Aynı yıl Dârülfünun Edebiyat Fakültesi Lisan Şubesi Fransızca tercüme müderrisliğine tayin edildi, iki ay sonra da Garp edebiyatı müderris vekili oldu. 30 Mayıs 1919’da Dârülfünun Osmanlı edebiyat tarihi müderrisliğine getirildi. Bir gün derste Yunanlılar’ı övüp Millî Mücadele’yi küçümseyen sözler sarfettiği ileri sürülerek Dârülfünun öğrencileri tarafından diğer bazı hocalarla birlikte aleyhinde nümâyişler düzenlendi. Cenab’ın o sözleri söyleyip söylemediği tesbit edilemediyse de önceki bazı siyasî yazıları onu suçlu bulmaya yeterli görüldü. Ali Kemal, Rıza Tevfik, Hüseyin Dâniş ve Barsamyan Efendi ile beraber Dârülfünun’daki görevinden istifa etmek zorunda bırakıldı (Eylül 1922). Bu olaylar üzerine bir çeşit inzivayı tercih eden Cenab Şahabeddin, daha çok edebiyat ve sanat konularında yazı faaliyetine devam etti. Son yıllarında yoğun bir şekilde üzerinde çalıştığı sözlüğünü tamamlayamadan 13 Şubat 1934’te beyin kanaması sonucu öldü ve Bakırköy Mezarlığı’na defnedildi.
Eserleri
Şiirler. 1. Tâmât (İstanbul 1303), 2. Cenab Şahabeddin’in Bütün Şiirleri (İstanbul 1984).

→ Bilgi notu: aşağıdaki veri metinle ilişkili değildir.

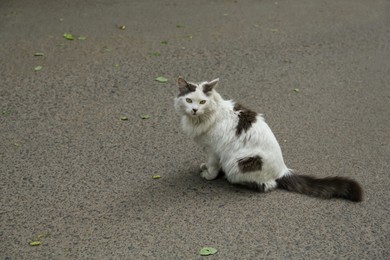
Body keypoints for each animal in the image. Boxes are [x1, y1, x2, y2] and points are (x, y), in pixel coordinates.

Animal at [174, 76, 362, 202]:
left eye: (202, 102)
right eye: (189, 100)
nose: (194, 110)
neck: (199, 120)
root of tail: (283, 169)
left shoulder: (213, 149)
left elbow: (213, 165)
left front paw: (209, 174)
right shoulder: (208, 148)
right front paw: (205, 167)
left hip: (237, 162)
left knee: (267, 185)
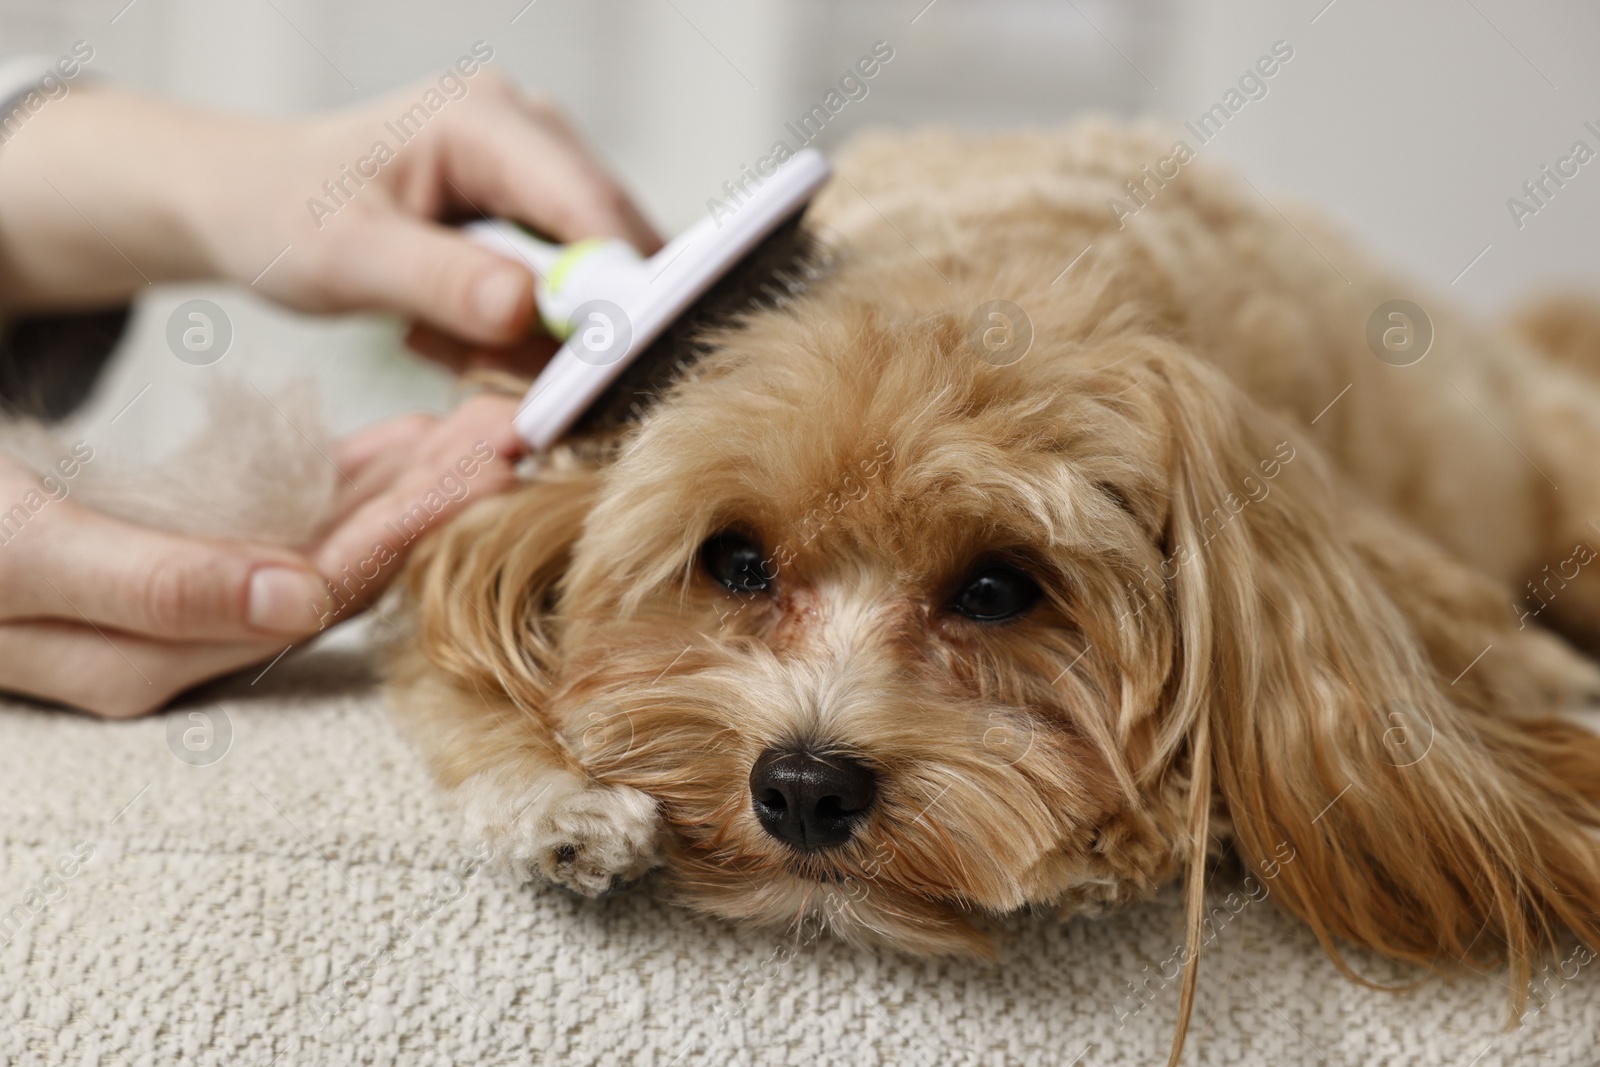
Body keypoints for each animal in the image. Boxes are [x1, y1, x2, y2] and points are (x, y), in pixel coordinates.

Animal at [384, 125, 1600, 1062]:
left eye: (995, 587)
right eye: (735, 561)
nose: (805, 787)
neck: (981, 282)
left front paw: (1128, 838)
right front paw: (556, 800)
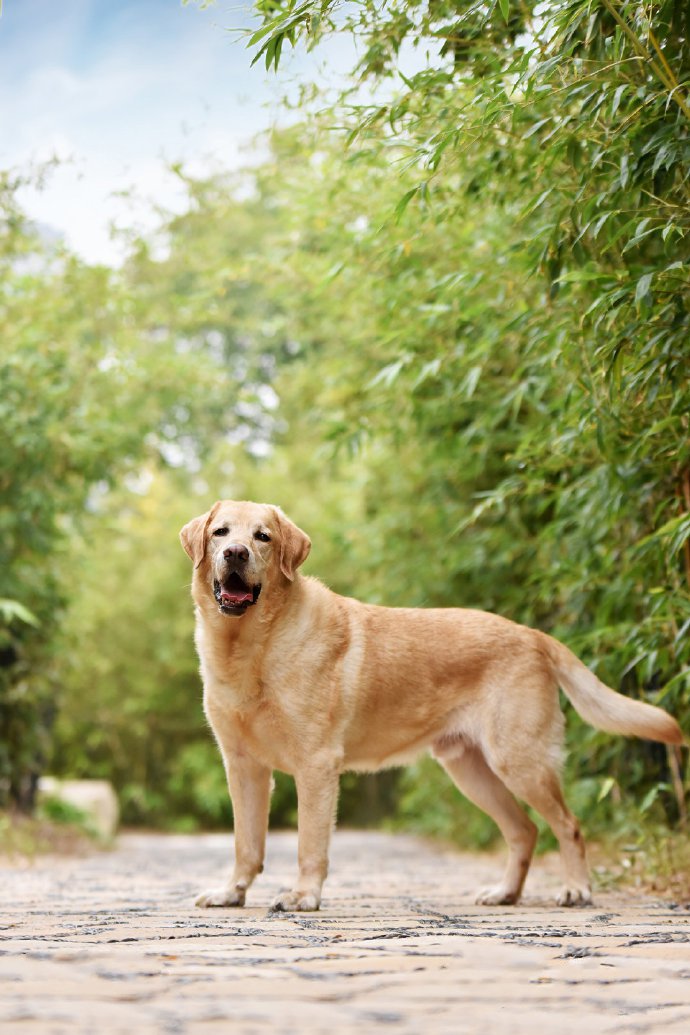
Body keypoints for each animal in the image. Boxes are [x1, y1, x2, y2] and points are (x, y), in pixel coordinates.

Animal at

Seyahat Yazıları. 1. Hac Yolunda (İstanbul 1325, 1341), 2. Avrupa Mektupları (İstanbul 1335). 
Tiyatrolar. 1. Kör Ebe (İstanbul 1333). 
Diğer Kitapları. 1. Evrâk-ı Eyyâm (İstanbul 1331), 2. Nesr-i Harb, Nesr-i Sulh ve Tiryâki Sözleri (İstanbul 1334), Cenab’ın Vilyam Şekspiyer (İstanbul 1931) adlı bir incelemesi de bulunmaktadır.